**TASK DIRECTIONS**
Examine each line of the data, and copy the ones containing "labels".

━━━━━ RECORD EXTRACTS

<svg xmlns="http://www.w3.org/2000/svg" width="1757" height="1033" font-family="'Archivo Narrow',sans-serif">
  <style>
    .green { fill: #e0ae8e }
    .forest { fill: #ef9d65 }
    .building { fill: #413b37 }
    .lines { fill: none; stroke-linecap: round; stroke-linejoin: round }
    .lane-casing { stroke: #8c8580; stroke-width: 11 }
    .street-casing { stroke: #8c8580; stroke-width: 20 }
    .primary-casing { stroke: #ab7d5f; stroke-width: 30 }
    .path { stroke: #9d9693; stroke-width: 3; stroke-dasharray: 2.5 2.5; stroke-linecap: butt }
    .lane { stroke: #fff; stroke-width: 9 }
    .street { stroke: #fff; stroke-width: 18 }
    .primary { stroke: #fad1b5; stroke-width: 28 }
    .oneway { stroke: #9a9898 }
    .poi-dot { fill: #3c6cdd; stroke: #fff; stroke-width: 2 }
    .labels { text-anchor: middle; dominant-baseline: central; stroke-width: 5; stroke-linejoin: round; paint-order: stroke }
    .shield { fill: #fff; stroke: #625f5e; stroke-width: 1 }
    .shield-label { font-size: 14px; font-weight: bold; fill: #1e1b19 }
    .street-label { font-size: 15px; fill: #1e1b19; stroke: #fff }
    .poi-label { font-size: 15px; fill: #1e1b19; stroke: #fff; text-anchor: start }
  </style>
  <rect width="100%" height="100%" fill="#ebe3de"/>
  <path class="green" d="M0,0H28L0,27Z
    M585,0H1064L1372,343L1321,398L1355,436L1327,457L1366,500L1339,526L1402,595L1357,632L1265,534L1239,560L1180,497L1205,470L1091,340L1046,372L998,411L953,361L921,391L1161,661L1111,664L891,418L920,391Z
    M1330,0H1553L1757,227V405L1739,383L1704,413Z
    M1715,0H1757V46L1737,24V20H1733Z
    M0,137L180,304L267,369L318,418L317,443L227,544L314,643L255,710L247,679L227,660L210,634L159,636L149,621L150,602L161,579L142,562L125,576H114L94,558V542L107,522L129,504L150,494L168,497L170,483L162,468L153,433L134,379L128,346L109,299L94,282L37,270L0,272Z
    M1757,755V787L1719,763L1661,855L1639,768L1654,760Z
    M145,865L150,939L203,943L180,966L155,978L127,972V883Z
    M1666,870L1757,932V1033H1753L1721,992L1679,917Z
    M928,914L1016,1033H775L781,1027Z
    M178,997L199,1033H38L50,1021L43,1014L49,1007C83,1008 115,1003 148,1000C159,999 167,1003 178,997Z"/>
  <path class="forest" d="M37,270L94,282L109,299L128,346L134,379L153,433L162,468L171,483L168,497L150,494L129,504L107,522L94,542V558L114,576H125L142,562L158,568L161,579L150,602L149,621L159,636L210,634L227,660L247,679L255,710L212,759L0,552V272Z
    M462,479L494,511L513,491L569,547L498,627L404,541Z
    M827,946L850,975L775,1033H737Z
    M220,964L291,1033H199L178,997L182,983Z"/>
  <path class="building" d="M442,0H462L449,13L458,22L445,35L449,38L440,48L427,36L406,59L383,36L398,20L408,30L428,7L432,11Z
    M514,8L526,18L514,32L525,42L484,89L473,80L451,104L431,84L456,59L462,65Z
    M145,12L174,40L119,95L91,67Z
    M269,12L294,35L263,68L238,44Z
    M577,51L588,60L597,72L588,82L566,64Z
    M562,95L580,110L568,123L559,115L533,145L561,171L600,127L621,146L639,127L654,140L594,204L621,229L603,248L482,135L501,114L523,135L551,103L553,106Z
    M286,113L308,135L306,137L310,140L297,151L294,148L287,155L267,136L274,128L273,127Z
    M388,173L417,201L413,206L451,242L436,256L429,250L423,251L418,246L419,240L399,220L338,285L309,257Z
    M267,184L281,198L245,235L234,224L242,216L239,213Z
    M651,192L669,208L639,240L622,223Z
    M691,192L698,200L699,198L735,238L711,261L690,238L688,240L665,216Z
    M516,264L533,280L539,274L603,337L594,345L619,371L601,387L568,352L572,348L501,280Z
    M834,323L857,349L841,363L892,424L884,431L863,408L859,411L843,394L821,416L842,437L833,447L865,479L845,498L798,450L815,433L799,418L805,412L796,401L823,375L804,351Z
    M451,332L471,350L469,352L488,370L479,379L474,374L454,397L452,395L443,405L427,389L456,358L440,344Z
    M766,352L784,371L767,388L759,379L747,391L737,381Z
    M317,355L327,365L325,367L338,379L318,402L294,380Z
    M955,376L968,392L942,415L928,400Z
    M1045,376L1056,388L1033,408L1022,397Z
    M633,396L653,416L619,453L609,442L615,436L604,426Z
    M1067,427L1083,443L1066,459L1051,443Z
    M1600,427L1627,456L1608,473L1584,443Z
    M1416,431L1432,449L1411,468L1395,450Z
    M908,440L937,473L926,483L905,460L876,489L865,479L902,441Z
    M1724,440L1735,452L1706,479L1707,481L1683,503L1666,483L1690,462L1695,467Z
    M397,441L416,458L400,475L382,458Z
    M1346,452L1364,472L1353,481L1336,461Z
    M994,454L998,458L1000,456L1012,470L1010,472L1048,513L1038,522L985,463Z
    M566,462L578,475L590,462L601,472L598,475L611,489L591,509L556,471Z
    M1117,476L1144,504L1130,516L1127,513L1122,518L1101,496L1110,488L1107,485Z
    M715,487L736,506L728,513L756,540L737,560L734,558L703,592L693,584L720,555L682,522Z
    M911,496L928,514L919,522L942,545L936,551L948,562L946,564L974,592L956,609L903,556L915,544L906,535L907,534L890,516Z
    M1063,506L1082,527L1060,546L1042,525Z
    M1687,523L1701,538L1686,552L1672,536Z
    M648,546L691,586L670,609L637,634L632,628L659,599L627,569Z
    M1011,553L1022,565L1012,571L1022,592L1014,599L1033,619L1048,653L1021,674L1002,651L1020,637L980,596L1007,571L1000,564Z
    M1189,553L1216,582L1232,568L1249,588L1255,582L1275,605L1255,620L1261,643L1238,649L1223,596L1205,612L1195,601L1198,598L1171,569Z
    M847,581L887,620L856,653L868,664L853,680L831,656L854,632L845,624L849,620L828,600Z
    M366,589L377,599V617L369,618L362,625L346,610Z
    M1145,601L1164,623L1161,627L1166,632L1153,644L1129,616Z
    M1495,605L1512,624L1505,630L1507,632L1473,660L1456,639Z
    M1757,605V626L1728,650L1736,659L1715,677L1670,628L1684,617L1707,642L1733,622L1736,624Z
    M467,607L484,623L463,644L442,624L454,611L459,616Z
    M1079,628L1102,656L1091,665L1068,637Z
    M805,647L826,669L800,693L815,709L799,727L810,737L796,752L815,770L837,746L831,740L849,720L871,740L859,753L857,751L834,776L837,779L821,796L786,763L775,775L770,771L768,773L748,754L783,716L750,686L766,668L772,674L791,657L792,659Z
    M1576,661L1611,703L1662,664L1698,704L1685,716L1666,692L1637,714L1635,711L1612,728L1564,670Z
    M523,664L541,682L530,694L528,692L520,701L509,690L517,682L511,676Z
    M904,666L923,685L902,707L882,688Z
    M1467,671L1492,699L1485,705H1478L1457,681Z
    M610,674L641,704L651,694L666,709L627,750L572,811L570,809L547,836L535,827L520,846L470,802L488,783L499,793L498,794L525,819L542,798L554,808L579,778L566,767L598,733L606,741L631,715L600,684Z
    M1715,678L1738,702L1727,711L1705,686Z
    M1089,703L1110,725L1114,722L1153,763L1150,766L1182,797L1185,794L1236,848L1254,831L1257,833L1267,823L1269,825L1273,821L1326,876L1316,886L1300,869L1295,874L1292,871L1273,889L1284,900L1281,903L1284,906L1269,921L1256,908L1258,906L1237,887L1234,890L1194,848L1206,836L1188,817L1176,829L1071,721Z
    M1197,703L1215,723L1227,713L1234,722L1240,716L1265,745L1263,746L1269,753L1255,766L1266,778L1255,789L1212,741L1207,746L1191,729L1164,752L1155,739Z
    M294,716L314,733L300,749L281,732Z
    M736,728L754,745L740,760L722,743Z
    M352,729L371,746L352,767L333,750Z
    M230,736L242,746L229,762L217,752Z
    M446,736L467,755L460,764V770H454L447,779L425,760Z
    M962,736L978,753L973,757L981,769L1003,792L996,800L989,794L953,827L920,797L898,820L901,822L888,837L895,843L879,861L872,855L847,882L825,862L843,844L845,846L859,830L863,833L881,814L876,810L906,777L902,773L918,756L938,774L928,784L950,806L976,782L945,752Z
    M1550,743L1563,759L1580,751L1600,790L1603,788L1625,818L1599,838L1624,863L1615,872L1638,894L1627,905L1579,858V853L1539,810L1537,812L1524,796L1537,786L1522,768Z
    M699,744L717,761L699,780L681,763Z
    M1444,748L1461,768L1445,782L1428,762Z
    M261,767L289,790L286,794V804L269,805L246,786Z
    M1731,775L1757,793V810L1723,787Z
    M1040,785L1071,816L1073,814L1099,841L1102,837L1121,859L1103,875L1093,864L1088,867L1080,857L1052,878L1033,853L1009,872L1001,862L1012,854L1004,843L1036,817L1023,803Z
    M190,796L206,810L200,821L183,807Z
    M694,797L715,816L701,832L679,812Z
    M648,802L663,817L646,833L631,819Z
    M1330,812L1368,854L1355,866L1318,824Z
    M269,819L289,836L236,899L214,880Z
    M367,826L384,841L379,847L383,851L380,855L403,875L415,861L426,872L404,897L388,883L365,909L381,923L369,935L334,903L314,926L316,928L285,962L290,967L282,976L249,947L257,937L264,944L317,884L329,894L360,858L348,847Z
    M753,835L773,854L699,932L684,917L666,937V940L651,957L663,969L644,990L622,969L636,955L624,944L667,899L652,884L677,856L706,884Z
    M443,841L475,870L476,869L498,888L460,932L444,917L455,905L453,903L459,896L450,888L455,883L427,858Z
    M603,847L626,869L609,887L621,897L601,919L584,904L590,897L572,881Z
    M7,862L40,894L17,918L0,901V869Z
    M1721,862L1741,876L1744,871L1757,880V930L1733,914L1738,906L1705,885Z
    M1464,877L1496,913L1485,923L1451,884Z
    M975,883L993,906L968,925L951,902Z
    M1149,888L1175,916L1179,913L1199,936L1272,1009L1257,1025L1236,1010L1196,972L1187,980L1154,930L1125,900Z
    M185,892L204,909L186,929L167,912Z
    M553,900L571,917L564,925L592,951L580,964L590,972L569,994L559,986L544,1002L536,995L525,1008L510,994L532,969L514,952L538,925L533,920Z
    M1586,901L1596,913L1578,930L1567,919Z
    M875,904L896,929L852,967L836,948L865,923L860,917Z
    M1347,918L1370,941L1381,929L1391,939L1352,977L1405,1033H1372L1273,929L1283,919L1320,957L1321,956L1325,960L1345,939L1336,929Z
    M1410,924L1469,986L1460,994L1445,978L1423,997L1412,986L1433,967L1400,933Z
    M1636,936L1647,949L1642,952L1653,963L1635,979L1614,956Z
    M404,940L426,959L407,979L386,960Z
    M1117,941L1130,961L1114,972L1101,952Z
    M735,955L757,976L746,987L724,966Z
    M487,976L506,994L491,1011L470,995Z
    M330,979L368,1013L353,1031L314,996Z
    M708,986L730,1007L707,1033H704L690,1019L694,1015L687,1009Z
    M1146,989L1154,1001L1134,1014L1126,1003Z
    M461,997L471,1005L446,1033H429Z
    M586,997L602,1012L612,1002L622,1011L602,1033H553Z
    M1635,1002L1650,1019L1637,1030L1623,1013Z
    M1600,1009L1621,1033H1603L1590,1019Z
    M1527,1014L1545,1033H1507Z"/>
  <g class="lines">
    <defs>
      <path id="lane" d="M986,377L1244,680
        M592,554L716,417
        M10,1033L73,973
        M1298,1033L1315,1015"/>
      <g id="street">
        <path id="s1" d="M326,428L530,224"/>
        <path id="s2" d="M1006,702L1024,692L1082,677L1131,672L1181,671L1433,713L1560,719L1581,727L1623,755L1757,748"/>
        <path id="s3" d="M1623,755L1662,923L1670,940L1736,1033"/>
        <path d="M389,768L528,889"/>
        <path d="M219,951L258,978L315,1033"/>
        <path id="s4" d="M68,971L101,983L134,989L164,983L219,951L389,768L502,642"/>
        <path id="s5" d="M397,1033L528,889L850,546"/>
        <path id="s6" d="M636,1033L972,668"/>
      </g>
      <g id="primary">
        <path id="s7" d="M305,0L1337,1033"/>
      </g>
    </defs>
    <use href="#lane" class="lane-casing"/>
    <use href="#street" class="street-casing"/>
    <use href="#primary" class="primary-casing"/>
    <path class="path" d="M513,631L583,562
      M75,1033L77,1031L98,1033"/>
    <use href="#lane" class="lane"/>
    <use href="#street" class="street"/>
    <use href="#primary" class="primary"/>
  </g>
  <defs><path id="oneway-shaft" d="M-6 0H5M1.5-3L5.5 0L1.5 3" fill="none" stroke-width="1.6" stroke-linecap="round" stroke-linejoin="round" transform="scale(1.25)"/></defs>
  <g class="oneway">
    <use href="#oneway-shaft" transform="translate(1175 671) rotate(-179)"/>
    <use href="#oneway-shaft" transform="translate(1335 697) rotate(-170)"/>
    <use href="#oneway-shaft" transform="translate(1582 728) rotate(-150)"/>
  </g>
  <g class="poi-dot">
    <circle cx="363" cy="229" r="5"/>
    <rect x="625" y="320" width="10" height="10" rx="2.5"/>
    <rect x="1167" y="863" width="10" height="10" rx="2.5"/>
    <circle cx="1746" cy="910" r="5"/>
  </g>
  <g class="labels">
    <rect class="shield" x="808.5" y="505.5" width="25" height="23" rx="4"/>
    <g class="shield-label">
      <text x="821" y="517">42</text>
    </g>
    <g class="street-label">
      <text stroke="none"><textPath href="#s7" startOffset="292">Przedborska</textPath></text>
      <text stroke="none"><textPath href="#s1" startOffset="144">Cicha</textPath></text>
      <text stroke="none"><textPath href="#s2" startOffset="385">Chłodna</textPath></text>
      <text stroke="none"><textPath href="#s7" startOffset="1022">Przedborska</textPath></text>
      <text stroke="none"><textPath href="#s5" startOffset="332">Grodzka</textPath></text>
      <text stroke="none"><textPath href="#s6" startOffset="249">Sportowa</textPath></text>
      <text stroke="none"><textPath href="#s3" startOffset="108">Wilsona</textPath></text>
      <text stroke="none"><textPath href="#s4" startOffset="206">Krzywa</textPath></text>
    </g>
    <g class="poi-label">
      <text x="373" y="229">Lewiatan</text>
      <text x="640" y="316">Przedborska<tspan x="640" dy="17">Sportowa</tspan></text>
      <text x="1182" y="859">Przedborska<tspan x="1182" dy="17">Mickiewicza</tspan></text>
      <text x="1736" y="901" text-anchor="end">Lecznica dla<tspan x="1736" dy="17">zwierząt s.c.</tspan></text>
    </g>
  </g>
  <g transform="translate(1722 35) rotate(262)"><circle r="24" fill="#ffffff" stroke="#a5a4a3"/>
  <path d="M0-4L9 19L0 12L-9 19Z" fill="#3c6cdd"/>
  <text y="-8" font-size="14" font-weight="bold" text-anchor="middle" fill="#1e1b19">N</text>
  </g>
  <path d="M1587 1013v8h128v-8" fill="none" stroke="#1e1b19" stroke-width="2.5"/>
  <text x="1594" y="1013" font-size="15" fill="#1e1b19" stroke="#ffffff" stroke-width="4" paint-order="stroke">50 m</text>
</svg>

━━━━━━━━━━

**RESPONSE TO THE TASK**
    .labels { text-anchor: middle; dominant-baseline: central; stroke-width: 5; stroke-linejoin: round; paint-order: stroke }
  <g class="labels">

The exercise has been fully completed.